Treatment of Trigeminal Neuralgia Using PRF of Trigeminal Nerve Branches Followed by USG-Guided Dry Needling

Treatment of Trigeminal Neuralgia Using PRF of Trigeminal Nerve Branches Followed by USG-Guided Dry Needling

Trigeminal neuralgia is a very painful condition associated with sudden severe shocks over the face and Pain. It may also be associated with inability to open the mouth during an acute attack. The attacks may be repetitive, depending on the severity and last a few seconds, but the intensity of pain is such that it is a dreaded disease. It is considered to be a problem of the trigeminal nerve due to pressure on the nerve along its course in the brain from midbrain to its exit from the skull through three nerve foraminae. Classically, it has been divided into three areas over the face. The ophthalmic division involvement produces pain and shocks around the eyes and forehead and is called V1 distribution. When pain is over the cheekbones and temple or mid half of the face is called V2 or maxillary distribution and the most common is V3 over the lower half of the face in the distribution of the mandibular nerve. A patient may have pain in one or more areas. The pain of trigeminal neuralgia may be triggered by just a touch or breeze over the face, speech or eating, brushing the teeth, et cetera.
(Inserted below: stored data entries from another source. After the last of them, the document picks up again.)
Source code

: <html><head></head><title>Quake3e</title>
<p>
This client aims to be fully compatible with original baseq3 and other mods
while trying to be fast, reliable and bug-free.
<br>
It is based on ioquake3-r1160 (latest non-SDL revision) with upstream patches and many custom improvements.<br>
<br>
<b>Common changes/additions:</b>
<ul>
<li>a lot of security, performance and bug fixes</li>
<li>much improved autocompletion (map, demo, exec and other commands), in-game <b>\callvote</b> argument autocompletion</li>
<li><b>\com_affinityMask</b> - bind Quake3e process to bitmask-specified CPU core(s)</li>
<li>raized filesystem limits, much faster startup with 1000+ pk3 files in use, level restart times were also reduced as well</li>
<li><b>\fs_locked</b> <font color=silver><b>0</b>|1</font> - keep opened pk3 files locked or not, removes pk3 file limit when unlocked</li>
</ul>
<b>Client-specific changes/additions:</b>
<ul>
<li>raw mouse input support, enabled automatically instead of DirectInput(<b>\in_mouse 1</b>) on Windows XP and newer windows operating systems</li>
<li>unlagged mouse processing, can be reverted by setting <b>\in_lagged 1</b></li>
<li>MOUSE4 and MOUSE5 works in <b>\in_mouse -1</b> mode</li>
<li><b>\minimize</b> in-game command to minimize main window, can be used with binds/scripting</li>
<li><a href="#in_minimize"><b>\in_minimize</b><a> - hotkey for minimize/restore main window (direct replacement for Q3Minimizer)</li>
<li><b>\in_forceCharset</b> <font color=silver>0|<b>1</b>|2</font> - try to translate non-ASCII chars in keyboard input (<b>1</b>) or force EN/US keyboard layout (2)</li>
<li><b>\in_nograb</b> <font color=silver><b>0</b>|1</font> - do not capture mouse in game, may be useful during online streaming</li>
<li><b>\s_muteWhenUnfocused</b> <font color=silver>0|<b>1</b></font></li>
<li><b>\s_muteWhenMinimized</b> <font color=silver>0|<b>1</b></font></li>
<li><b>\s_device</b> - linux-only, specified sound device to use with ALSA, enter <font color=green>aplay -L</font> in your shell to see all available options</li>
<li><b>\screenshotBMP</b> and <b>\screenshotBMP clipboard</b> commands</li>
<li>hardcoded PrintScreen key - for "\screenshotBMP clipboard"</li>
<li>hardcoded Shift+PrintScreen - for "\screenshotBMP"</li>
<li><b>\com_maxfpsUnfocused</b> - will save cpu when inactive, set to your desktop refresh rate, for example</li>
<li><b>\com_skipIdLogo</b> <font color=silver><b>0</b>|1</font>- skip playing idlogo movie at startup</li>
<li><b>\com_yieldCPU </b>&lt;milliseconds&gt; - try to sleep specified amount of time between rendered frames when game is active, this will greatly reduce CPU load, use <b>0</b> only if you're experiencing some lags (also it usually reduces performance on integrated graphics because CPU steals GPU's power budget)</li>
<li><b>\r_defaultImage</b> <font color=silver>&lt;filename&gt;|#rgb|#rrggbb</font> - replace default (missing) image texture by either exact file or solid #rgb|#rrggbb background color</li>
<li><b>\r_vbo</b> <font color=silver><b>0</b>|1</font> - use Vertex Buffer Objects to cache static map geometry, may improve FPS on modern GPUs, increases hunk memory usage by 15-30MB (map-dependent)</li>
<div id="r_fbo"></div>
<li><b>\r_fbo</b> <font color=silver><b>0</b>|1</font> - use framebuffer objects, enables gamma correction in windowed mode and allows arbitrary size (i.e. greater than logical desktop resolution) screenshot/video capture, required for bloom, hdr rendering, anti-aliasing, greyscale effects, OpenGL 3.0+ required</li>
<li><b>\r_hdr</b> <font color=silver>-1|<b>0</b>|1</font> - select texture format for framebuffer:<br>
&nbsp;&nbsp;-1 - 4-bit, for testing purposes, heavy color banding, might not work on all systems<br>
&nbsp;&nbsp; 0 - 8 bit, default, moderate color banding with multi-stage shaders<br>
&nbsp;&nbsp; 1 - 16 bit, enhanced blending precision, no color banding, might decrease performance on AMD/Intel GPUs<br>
MRI is usually indicated to rule out any pressure on the nerve in its intra cranial course by arteries or major veins. The current treatment focuses on medical management with medicines that suppress the overactivity in the nerve and painkillers. In addition, the most commonly used medication is carbamazepine ( Tegretol or Mazetol) which was originally introduced as an anti convulsant medication. It suppresses the excessive firing of the trigeminal nerve to prevent the pain. When medications are no longer effective interventions may be indicated. These interventions may take the form of simple injections of local anaesthetic and steroid or decompression of the nerve with a Fogarty catheter or radio frequency ablation of the trigeminal ganglion . Even a drastic treatment such as ablation of the nerve or its burning at 70°C is justified because of the severity of this pain. If these treatments prove to be ineffective, surgery may be indicated to relieve the pressure on the nerve by blood vessels.

All these interventions be it  radio frequency, ablation or surgery carry their own risks and benefits, the risk with radio frequency ablation is that of Cornel anaesthesia or loss of sensation over the cornea of the eye, leading to ulcer on the cornea, loss of sensation over one half of the face and sometimes abnormal twitches over one half of the face. The surgery is quite safe but involves a major intracranial surgery with all the attendant complications. There are reports of failure interventions and surgery as well.

At Ashirvad we look at trigeminal neuralgia from very different perspective because we have come to understand that the pains associated  with trigeminal neuralgia are actually because of trigeminal neuromyalgia involving not only the nerve but also the muscles of mastication that are involved in jaw movements during eating and speech. These muscles (masseter, temporalis , digastric medial and lateral pterygoid and mylohyoid ) receive their nerve supply from the third division of the trigeminal nerve called the mandibular nerve.

All the 3 divisions V1, V2, and V3 are all because of pain from these muscles.  The pains of trigeminal neuralgia are because of the myofascial triggers and taut bands in these muscles. Sudden intense twitches of groups of these muscle fibres are felt as shocks. We have demonstrated with ultrasonography that when a patient complains of a shock, there is a demonstrable muscle twitch in the muscles. Relieving the taut bands  and  myofascial trigger points, with ultrasound guided dry needing or ultrasound guided botox injections followed by ultrasound guided dry needing relieves the pain of trigeminal neuralgia/neuromyalgia.

In patients with severe pain, we precede the ultrasound guided, dry needling with pulsed radio frequency of the mandibular nerve. This pulse radio frequency is carried out at 40 or 42° without any damage to the nerve, unlike the thermal ablation, which burns the nerve at 60 or 70°C. We have been using this treatment since 2006 with wonderful outcomes. We have also published an article in the journal Post graduate journal of medicine. The advantages of this approach is that there is no nerve damage nor is it a very major procedure and ultrasound guided dry needling is extremely safe albeit requiring a high degree of skill. After this treatment, most of our patients go into remission and are able to go off their medications, though some of them may require medication still, but at a much reduced dose.  They also know that if they get any symptoms again, they just have to come for a few sessions of ultrasound guided dry needling to become normal again. Thus, Ashirvad approach to trigeminal neuralgia provides a user-friendly treatment that is reliable and predictable in its efficacy.